The 21-year-old point guard sustained an ankle injury in their previous game against the Utah Jazz. And after participating in a small workout at practice a day later, Porter was on the verge of sitting on the sidelines of the Staples Center in street clothes due to injury — which had become a familiar scene for the USC prodigy.
But on Sunday, Porter made his long-awaited Staples Center debut amid the Rockets’ 95-85 loss to the Lakers. And in spite of Houston’s losing streak extending to five following the results of Tuesday’s contest, Porter’s play against the Lakers was a glimpse into what the Seattle native could become once his development reaches his maximum potential.
“When I was in college, we played in Staples against TCU, and I was hurt that game — so I could not play. In Cleveland, when we played against the Lakers at Staples, I was hurt again. And just last year, when we played at Staples it was the same thing. Every time my team played at Staples I was hurt. I definitely wanted to play this time around, and I know it’s going to be fun.” — Porter
During the Lakers’ two-game sweep of the Rockets, Porter displayed his yearning to become an improved defensive player. It’s an attribute Porter acknowledged he must enhance in his pursuit for greatness at the highest level.
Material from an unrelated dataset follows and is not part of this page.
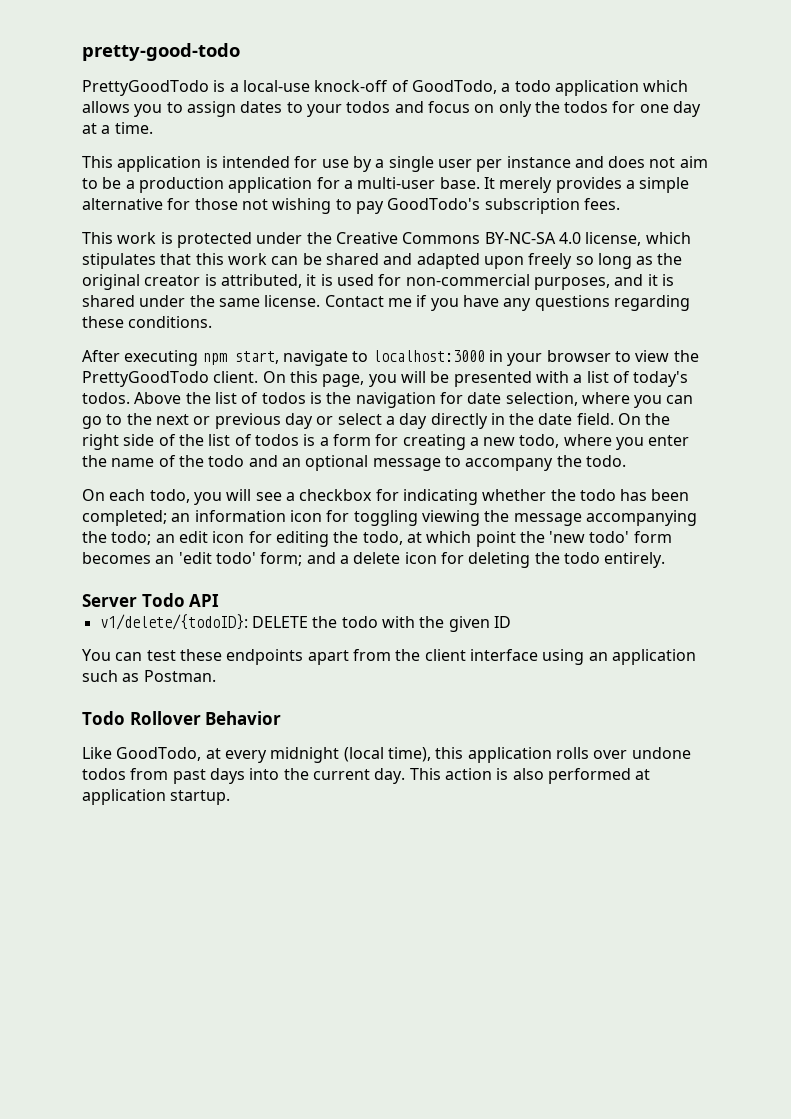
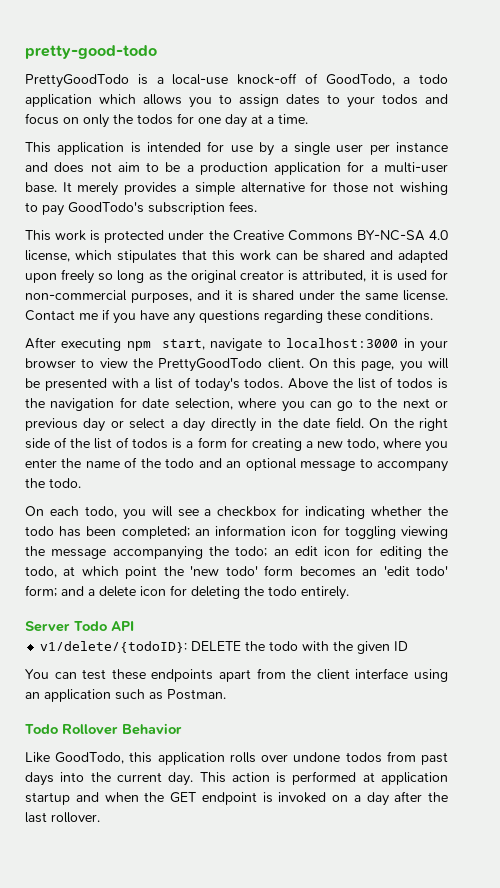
[205,747,431,763] at every midnight (local time), -> (125, 758) none
[512,768,544,780] also -> (287, 777) none
[170,790,231,805] startup. -> [25,791,448,806] [25,812,100,823] startup and when the GET endpoint is invoked on a day after the last rollover.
He took on the challenge of defending LeBron James one-on-one on several occasions and had a handful of defensive stops to prevent the four-time MVP from scoring. Porter’s defensive efforts on James brought energy onto the floor for the Rockets, as Christian Wood mentioned following Game 1 of the mini-series.
Porter’s best defensive stop on James took place with 7:42 remaining in the third quarter. Russell Westbrook attempted a bounce pass to James, who tried to back-door Porter for an effortless dunk.
Throughout his luxurious 19 years in the league, James’ back-doors sometimes consist of him pushing his defender in one direction while executing his off-ball movement going the opposite way.
Unlike DeMarre Carroll in the clip above from 2016, Porter withstood James’ physicality. By resisting James’ push, the slight delay ensued in Porter intercepting Westbrook’s pass attempt after filling in the passing lane.
Porter’s next defensive stop on James occurred late in the fourth quarter, with 2:24 left in the game. James tried to take Porter one-on-one, but failed to get past the Rockets’ guard — who again matched the physicality of the future Hall-of-Famer.
James then tried to back Porter into the low block, but he slipped as the two became tangled up. Since James was the enforcer on this play, he should have received an offensive foul when the whistle blew, but the official ruled against Porter.
Porter is far from a “LeBron Stopper,” but it’s worth highlighting his defensive progression. Coach Stephen Silas felt Porter did an admirable job defending James to showcase his new commitment to the defensive side of the ball.
“Kevin is big and he is quick, and he has the will to defend. His commitment to the defensive end is far better than it was last season. It’s him applying all of the things he learned from the things we did this summer. We also had conversations about him applying himself more on the defensive end, and he has started the season during that.” — Silas
While the defensive play against James was a small sample size of the defender he could become, Porter’s offensive production against the Lakers further indicated the embellished scoring threat he might potentially be.
Porter has shown the capability to blow past his defender as a slasher, but the ability to do it against one of the league’s best defensive players in Anthony Davis speaks volumes.
Although Davis is a big man, he has established himself as a solid perimeter defender with the skill set to stay in front of smaller players. But against Porter, Davis was unable to stay in front.
Porter blew past A.D. with a left-to-right crossover with an explosive first step to attack downhill. He got to the basket so quickly, neither James nor Avery Bradley had time to step up for help defense.
But when he wasn’t taking his opponent off the dribble against the Lakers, Porter displayed his development in his midrange jumper. A pull-up jumper that is starting to resemble that of Chris Paul.
Similar to the future Hall-of-Famer — but not as gaudy — Porter pinned his defender to his back hip coming off a pick, which created a one-on-one opportunity with Los Angeles’ big man. Like Paul, Porter executed a slight fade away over DeAndre Jordan to drain the 15-foot jumper.
“I feel like I’ve been improving each and every game. It’s a blessing to be in this position [to be the starting point guard for the Rockets]. I have to continue working. I have to keep it consistent. And I have to keep my confidence high and my head level in order to lead this team.” — Porter
Even though there were several goods to take away from his performance inside Staples, there were moments throughout the Rockets’ two-game series where Porter’s on-court transgressions against the Lakers made him appear as a dubious prospect.
But one must keep in mind that Porter’s just reached his 82nd career game following the Rockets’ departure from Los Angeles. In a way, Porter will officially become a sophomore player in the NBA when the Rockets take on the 3-3 Phoenix Suns on Thursday.
It’s going to take some time before the Rockets can truly see a positive return on their investment in Porter. But Houston is committed to the interim after picking up Porter’s fourth-year option — which would keep him under contract with the Rockets until the 2022-2023 campaign.
By then, the flashes of prominence Porter showcased in his first two games at the Staples Center should be the norm.